• What is needed
Output verbatim the lines beginning at the one that contains "(svgprecision 4)" and ending at the last line of the material, inclusive of both.

• Records to use
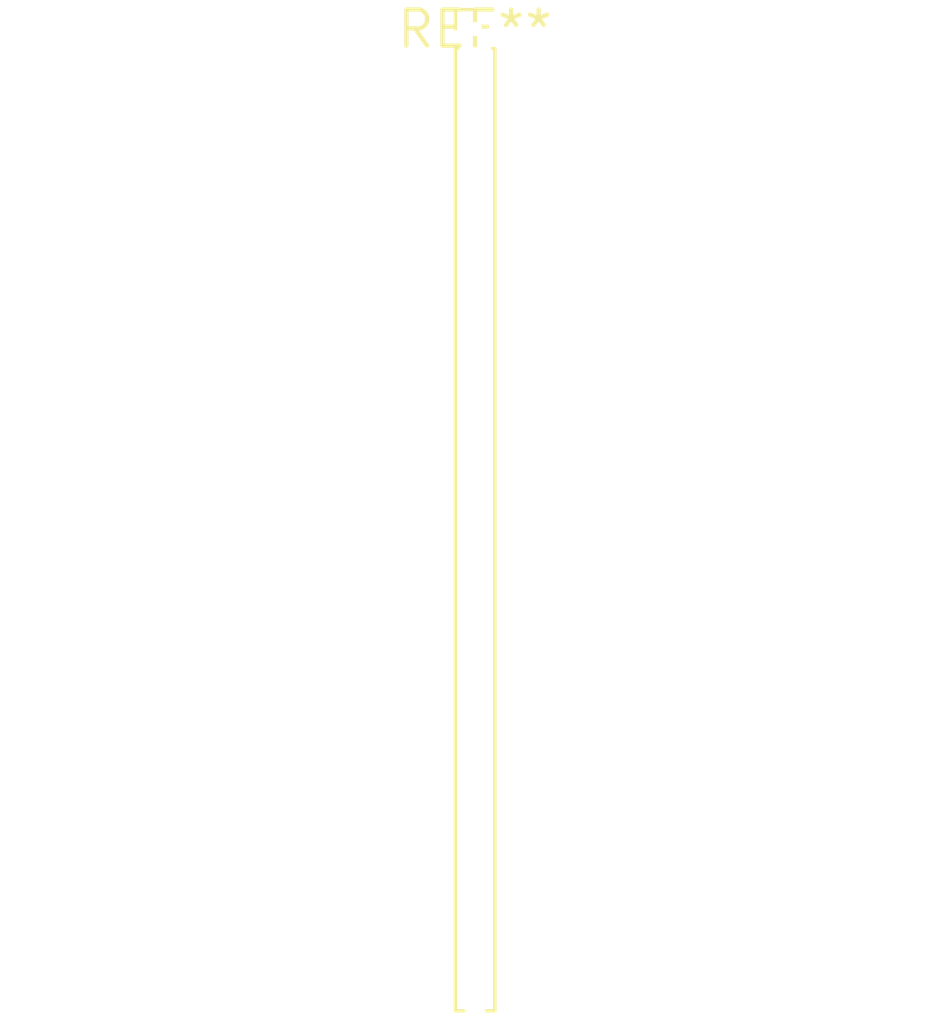
<source format=kicad_pcb>
(kicad_pcb (version 20240108) (generator pcbnew)

  (general
    (thickness 1.6)
  )

  (paper "A4")
  (layers
    (0 "F.Cu" signal)
    (31 "B.Cu" signal)
    (32 "B.Adhes" user "B.Adhesive")
    (33 "F.Adhes" user "F.Adhesive")
    (34 "B.Paste" user)
    (35 "F.Paste" user)
    (36 "B.SilkS" user "B.Silkscreen")
    (37 "F.SilkS" user "F.Silkscreen")
    (38 "B.Mask" user)
    (39 "F.Mask" user)
    (40 "Dwgs.User" user "User.Drawings")
    (41 "Cmts.User" user "User.Comments")
    (42 "Eco1.User" user "User.Eco1")
    (43 "Eco2.User" user "User.Eco2")
    (44 "Edge.Cuts" user)
    (45 "Margin" user)
    (46 "B.CrtYd" user "B.Courtyard")
    (47 "F.CrtYd" user "F.Courtyard")
    (48 "B.Fab" user)
    (49 "F.Fab" user)
    (50 "User.1" user)
    (51 "User.2" user)
    (52 "User.3" user)
    (53 "User.4" user)
    (54 "User.5" user)
    (55 "User.6" user)
    (56 "User.7" user)
    (57 "User.8" user)
    (58 "User.9" user)
  )

  (setup
    (pad_to_mask_clearance 0)
    (pcbplotparams
      (layerselection 0x00010fc_ffffffff)
      (plot_on_all_layers_selection 0x0000000_00000000)
      (disableapertmacros false)
      (usegerberextensions false)
      (usegerberattributes false)
      (usegerberadvancedattributes false)
      (creategerberjobfile false)
      (dashed_line_dash_ratio 12.000000)
      (dashed_line_gap_ratio 3.000000)
      (svgprecision 4)
      (plotframeref false)
      (viasonmask false)
      (mode 1)
      (useauxorigin false)
      (hpglpennumber 1)
      (hpglpenspeed 20)
      (hpglpendiameter 15.000000)
      (dxfpolygonmode false)
      (dxfimperialunits false)
      (dxfusepcbnewfont false)
      (psnegative false)
      (psa4output false)
      (plotreference false)
      (plotvalue false)
      (plotinvisibletext false)
      (sketchpadsonfab false)
      (subtractmaskfromsilk false)
      (outputformat 1)
      (mirror false)
      (drillshape 1)
      (scaleselection 1)
      (outputdirectory "")
    )
  )

  (net 0 "")

  (footprint "PinHeader_1x35_P1.00mm_Vertical" (layer "F.Cu") (at 0 0))

)

</source>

• Output for this task
      (svgprecision 4)
      (plotframeref false)
      (viasonmask false)
      (mode 1)
      (useauxorigin false)
      (hpglpennumber 1)
      (hpglpenspeed 20)
      (hpglpendiameter 15.000000)
      (dxfpolygonmode false)
      (dxfimperialunits false)
      (dxfusepcbnewfont false)
      (psnegative false)
      (psa4output false)
      (plotreference false)
      (plotvalue false)
      (plotinvisibletext false)
      (sketchpadsonfab false)
      (subtractmaskfromsilk false)
      (outputformat 1)
      (mirror false)
      (drillshape 1)
      (scaleselection 1)
      (outputdirectory "")
    )
  )

  (net 0 "")

  (footprint "PinHeader_1x35_P1.00mm_Vertical" (layer "F.Cu") (at 0 0))

)

</source>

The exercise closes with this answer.